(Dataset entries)
○ ○ ○ ○ ○ ○ ○
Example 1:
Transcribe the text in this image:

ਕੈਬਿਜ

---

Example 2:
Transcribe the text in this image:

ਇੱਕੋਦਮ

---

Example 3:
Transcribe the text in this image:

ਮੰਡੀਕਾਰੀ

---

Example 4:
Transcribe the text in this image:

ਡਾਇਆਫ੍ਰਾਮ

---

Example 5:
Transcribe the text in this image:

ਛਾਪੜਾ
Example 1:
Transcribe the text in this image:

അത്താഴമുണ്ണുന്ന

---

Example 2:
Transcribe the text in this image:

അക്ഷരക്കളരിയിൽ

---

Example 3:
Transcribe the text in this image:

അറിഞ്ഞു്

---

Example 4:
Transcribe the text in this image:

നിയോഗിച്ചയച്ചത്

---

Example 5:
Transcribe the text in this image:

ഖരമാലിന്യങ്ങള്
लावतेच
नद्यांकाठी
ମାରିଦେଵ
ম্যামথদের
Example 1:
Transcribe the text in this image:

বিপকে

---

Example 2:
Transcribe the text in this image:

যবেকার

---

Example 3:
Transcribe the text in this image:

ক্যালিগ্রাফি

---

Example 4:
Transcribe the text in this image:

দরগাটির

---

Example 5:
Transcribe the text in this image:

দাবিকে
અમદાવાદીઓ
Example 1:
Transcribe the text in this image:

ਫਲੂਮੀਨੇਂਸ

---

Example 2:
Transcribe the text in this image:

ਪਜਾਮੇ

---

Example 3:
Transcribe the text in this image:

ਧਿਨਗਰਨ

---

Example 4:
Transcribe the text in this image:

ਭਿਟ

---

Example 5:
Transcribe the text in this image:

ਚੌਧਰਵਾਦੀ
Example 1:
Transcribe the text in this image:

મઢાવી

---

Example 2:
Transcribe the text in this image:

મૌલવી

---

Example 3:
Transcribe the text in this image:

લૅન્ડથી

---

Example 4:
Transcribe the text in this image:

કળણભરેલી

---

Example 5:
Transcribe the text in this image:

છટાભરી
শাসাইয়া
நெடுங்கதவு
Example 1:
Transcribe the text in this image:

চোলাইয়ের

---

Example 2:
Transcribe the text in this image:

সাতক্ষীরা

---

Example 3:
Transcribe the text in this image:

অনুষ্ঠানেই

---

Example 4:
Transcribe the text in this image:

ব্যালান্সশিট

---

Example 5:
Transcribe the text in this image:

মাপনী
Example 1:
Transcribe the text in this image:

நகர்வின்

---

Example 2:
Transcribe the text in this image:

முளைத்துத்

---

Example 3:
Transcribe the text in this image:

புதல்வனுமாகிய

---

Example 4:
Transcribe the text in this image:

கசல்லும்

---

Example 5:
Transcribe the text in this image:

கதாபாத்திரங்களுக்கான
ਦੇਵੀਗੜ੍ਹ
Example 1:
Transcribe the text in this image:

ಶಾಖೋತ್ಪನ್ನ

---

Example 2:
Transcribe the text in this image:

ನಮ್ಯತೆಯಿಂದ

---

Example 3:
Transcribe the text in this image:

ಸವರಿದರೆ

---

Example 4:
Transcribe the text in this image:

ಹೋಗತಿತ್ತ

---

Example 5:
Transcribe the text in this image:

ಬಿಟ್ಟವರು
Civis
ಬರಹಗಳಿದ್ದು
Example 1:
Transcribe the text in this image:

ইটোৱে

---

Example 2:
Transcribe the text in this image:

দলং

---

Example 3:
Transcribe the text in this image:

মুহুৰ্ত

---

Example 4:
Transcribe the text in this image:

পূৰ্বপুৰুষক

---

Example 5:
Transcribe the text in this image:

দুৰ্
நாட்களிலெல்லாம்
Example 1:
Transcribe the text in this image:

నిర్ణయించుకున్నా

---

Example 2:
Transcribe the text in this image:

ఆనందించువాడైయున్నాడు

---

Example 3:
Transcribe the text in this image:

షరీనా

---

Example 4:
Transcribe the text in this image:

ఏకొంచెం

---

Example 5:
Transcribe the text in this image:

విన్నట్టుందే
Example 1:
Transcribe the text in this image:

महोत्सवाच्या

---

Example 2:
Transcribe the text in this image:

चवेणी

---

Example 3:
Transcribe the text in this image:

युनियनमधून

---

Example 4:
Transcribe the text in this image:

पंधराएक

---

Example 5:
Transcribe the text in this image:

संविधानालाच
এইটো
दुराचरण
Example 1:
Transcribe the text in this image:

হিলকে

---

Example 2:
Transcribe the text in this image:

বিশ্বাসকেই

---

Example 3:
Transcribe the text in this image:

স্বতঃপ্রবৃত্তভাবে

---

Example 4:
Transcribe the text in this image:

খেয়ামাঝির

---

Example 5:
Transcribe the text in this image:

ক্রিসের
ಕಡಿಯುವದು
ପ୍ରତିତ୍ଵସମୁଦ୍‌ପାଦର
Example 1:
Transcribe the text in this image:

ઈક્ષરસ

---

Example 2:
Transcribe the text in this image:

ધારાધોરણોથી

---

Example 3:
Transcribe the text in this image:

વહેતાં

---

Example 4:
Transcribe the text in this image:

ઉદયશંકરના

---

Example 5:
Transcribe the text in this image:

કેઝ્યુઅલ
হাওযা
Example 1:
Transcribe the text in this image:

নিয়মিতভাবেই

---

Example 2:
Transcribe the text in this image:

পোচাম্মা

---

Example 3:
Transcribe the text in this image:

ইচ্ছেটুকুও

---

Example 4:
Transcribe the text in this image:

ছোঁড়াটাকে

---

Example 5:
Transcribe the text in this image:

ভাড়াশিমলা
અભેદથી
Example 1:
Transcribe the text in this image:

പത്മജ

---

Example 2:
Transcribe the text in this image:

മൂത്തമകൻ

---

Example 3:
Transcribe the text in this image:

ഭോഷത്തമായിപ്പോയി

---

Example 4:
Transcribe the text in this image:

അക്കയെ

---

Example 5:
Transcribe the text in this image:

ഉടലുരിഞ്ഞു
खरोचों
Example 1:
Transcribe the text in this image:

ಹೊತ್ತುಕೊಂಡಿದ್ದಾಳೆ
○ ○ ○ ○ ○ ○ ○
**Stated task**
Reproduce all of the items above, swapping "Transcribe" for "Write out" wherever it occurs and keeping every other character unchanged.

**The result**
Example 1:
Write out the text in this image:

ਕੈਬਿਜ

---

Example 2:
Write out the text in this image:

ਇੱਕੋਦਮ

---

Example 3:
Write out the text in this image:

ਮੰਡੀਕਾਰੀ

---

Example 4:
Write out the text in this image:

ਡਾਇਆਫ੍ਰਾਮ

---

Example 5:
Write out the text in this image:

ਛਾਪੜਾ
Example 1:
Write out the text in this image:

അത്താഴമുണ്ണുന്ന

---

Example 2:
Write out the text in this image:

അക്ഷരക്കളരിയിൽ

---

Example 3:
Write out the text in this image:

അറിഞ്ഞു്

---

Example 4:
Write out the text in this image:

നിയോഗിച്ചയച്ചത്

---

Example 5:
Write out the text in this image:

ഖരമാലിന്യങ്ങള്
लावतेच
नद्यांकाठी
ମାରିଦେଵ
ম্যামথদের
Example 1:
Write out the text in this image:

বিপকে

---

Example 2:
Write out the text in this image:

যবেকার

---

Example 3:
Write out the text in this image:

ক্যালিগ্রাফি

---

Example 4:
Write out the text in this image:

দরগাটির

---

Example 5:
Write out the text in this image:

দাবিকে
અમદાવાદીઓ
Example 1:
Write out the text in this image:

ਫਲੂਮੀਨੇਂਸ

---

Example 2:
Write out the text in this image:

ਪਜਾਮੇ

---

Example 3:
Write out the text in this image:

ਧਿਨਗਰਨ

---

Example 4:
Write out the text in this image:

ਭਿਟ

---

Example 5:
Write out the text in this image:

ਚੌਧਰਵਾਦੀ
Example 1:
Write out the text in this image:

મઢાવી

---

Example 2:
Write out the text in this image:

મૌલવી

---

Example 3:
Write out the text in this image:

લૅન્ડથી

---

Example 4:
Write out the text in this image:

કળણભરેલી

---

Example 5:
Write out the text in this image:

છટાભરી
শাসাইয়া
நெடுங்கதவு
Example 1:
Write out the text in this image:

চোলাইয়ের

---

Example 2:
Write out the text in this image:

সাতক্ষীরা

---

Example 3:
Write out the text in this image:

অনুষ্ঠানেই

---

Example 4:
Write out the text in this image:

ব্যালান্সশিট

---

Example 5:
Write out the text in this image:

মাপনী
Example 1:
Write out the text in this image:

நகர்வின்

---

Example 2:
Write out the text in this image:

முளைத்துத்

---

Example 3:
Write out the text in this image:

புதல்வனுமாகிய

---

Example 4:
Write out the text in this image:

கசல்லும்

---

Example 5:
Write out the text in this image:

கதாபாத்திரங்களுக்கான
ਦੇਵੀਗੜ੍ਹ
Example 1:
Write out the text in this image:

ಶಾಖೋತ್ಪನ್ನ

---

Example 2:
Write out the text in this image:

ನಮ್ಯತೆಯಿಂದ

---

Example 3:
Write out the text in this image:

ಸವರಿದರೆ

---

Example 4:
Write out the text in this image:

ಹೋಗತಿತ್ತ

---

Example 5:
Write out the text in this image:

ಬಿಟ್ಟವರು
Civis
ಬರಹಗಳಿದ್ದು
Example 1:
Write out the text in this image:

ইটোৱে

---

Example 2:
Write out the text in this image:

দলং

---

Example 3:
Write out the text in this image:

মুহুৰ্ত

---

Example 4:
Write out the text in this image:

পূৰ্বপুৰুষক

---

Example 5:
Write out the text in this image:

দুৰ্
நாட்களிலெல்லாம்
Example 1:
Write out the text in this image:

నిర్ణయించుకున్నా

---

Example 2:
Write out the text in this image:

ఆనందించువాడైయున్నాడు

---

Example 3:
Write out the text in this image:

షరీనా

---

Example 4:
Write out the text in this image:

ఏకొంచెం

---

Example 5:
Write out the text in this image:

విన్నట్టుందే
Example 1:
Write out the text in this image:

महोत्सवाच्या

---

Example 2:
Write out the text in this image:

चवेणी

---

Example 3:
Write out the text in this image:

युनियनमधून

---

Example 4:
Write out the text in this image:

पंधराएक

---

Example 5:
Write out the text in this image:

संविधानालाच
এইটো
दुराचरण
Example 1:
Write out the text in this image:

হিলকে

---

Example 2:
Write out the text in this image:

বিশ্বাসকেই

---

Example 3:
Write out the text in this image:

স্বতঃপ্রবৃত্তভাবে

---

Example 4:
Write out the text in this image:

খেয়ামাঝির

---

Example 5:
Write out the text in this image:

ক্রিসের
ಕಡಿಯುವದು
ପ୍ରତିତ୍ଵସମୁଦ୍‌ପାଦର
Example 1:
Write out the text in this image:

ઈક્ષરસ

---

Example 2:
Write out the text in this image:

ધારાધોરણોથી

---

Example 3:
Write out the text in this image:

વહેતાં

---

Example 4:
Write out the text in this image:

ઉદયશંકરના

---

Example 5:
Write out the text in this image:

કેઝ્યુઅલ
হাওযা
Example 1:
Write out the text in this image:

নিয়মিতভাবেই

---

Example 2:
Write out the text in this image:

পোচাম্মা

---

Example 3:
Write out the text in this image:

ইচ্ছেটুকুও

---

Example 4:
Write out the text in this image:

ছোঁড়াটাকে

---

Example 5:
Write out the text in this image:

ভাড়াশিমলা
અભેદથી
Example 1:
Write out the text in this image:

പത്മജ

---

Example 2:
Write out the text in this image:

മൂത്തമകൻ

---

Example 3:
Write out the text in this image:

ഭോഷത്തമായിപ്പോയി

---

Example 4:
Write out the text in this image:

അക്കയെ

---

Example 5:
Write out the text in this image:

ഉടലുരിഞ്ഞു
खरोचों
Example 1:
Write out the text in this image:

ಹೊತ್ತುಕೊಂಡಿದ್ದಾಳೆ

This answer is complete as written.